(Part of a data file)
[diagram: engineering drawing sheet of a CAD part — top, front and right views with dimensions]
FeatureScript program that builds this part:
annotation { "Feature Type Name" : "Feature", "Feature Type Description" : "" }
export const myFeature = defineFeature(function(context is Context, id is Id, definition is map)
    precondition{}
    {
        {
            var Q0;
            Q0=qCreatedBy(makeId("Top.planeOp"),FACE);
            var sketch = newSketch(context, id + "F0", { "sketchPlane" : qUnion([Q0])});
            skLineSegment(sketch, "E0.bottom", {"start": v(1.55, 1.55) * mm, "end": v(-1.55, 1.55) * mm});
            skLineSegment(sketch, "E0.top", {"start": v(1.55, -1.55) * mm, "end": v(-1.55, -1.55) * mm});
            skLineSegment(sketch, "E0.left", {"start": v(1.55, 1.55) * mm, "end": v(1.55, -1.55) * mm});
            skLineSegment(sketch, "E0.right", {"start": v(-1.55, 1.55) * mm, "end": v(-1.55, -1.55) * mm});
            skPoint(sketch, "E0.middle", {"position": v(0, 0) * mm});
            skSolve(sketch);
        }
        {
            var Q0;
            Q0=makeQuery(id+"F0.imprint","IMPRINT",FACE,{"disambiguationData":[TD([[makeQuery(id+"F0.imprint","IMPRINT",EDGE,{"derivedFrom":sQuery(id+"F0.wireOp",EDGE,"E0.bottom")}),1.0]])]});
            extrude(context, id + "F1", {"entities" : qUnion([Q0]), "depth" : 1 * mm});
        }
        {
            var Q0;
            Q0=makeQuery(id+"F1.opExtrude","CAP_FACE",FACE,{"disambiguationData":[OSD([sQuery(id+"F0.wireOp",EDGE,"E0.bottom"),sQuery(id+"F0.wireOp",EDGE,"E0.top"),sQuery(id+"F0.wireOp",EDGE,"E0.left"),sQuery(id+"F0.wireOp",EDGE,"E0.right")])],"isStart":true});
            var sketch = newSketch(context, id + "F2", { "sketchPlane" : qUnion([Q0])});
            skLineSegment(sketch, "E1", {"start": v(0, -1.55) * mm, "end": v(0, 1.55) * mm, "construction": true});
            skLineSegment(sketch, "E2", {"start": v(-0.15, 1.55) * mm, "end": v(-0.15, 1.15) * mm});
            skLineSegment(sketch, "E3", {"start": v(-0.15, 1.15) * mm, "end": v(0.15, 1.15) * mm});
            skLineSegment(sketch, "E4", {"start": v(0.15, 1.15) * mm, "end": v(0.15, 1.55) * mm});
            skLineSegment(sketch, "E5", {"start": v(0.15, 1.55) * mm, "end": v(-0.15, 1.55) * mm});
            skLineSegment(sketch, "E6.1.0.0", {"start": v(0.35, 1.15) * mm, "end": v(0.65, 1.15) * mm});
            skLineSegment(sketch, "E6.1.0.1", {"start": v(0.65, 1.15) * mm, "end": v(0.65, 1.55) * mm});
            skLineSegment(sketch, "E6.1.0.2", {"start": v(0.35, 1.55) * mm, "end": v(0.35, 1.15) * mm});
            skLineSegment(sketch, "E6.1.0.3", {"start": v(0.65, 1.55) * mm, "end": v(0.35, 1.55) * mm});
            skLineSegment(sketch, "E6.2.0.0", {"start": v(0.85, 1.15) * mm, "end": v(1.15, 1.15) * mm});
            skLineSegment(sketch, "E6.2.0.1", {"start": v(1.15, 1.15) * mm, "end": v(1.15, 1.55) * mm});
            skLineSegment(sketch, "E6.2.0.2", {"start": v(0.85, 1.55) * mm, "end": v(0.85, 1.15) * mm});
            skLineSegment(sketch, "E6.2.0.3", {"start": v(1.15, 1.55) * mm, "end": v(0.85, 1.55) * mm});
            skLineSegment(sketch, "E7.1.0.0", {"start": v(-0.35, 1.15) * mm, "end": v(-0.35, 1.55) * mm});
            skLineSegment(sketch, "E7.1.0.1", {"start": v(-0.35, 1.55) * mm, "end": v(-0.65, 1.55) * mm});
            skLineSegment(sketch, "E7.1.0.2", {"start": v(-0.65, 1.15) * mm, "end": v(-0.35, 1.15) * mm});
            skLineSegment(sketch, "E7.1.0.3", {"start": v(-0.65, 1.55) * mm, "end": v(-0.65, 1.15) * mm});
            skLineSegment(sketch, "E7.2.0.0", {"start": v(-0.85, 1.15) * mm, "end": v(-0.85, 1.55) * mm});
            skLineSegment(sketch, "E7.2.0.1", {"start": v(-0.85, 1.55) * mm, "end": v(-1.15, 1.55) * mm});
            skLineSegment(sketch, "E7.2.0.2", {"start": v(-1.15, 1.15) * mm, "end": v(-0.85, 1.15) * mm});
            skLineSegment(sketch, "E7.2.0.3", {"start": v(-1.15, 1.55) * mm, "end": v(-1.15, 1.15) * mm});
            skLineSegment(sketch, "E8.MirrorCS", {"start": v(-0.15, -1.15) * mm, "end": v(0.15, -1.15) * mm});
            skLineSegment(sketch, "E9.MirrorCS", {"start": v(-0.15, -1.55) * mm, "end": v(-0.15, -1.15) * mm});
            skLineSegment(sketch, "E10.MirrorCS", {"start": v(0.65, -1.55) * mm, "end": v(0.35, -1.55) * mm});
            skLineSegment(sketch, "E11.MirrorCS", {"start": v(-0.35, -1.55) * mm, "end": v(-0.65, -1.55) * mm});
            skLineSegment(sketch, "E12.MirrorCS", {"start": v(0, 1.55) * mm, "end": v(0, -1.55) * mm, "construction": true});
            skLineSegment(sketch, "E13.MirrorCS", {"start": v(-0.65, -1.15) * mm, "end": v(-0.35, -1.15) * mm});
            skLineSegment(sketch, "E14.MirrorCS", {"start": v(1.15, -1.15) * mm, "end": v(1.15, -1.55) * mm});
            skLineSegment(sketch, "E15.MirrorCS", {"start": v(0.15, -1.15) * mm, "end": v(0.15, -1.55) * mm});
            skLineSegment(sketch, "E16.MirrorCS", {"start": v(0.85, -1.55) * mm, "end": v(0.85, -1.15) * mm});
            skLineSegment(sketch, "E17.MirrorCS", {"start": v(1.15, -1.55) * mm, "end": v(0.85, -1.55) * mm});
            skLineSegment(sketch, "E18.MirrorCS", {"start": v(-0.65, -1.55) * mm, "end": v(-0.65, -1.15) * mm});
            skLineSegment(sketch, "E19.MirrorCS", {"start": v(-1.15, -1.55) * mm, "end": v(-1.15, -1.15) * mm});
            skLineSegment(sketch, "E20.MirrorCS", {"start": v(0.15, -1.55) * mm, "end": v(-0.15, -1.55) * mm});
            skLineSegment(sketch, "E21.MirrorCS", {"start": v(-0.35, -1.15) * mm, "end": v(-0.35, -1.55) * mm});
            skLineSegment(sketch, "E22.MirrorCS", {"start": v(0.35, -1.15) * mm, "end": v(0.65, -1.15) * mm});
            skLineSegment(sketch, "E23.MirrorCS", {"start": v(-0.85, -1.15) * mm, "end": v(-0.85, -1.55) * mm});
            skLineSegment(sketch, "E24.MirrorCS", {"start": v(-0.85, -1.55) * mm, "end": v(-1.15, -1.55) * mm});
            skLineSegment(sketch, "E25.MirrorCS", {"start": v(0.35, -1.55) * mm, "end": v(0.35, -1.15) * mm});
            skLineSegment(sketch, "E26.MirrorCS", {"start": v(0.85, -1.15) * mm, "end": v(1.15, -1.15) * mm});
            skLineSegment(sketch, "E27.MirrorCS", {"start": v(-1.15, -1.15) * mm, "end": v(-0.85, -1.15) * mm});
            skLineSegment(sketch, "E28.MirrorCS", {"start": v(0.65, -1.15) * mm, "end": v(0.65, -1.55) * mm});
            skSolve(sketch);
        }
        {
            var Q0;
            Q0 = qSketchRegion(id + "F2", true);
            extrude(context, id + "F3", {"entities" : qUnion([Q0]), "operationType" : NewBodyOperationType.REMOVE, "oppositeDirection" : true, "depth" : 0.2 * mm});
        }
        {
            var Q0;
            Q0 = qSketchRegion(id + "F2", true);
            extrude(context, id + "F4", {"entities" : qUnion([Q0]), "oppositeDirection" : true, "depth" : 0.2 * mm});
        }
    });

#### PROBLEM TO WORK ON
How many lines in the items above contain the string "newSketch", with case taken into account? Reply with the number alone.

#### THE RESULT
2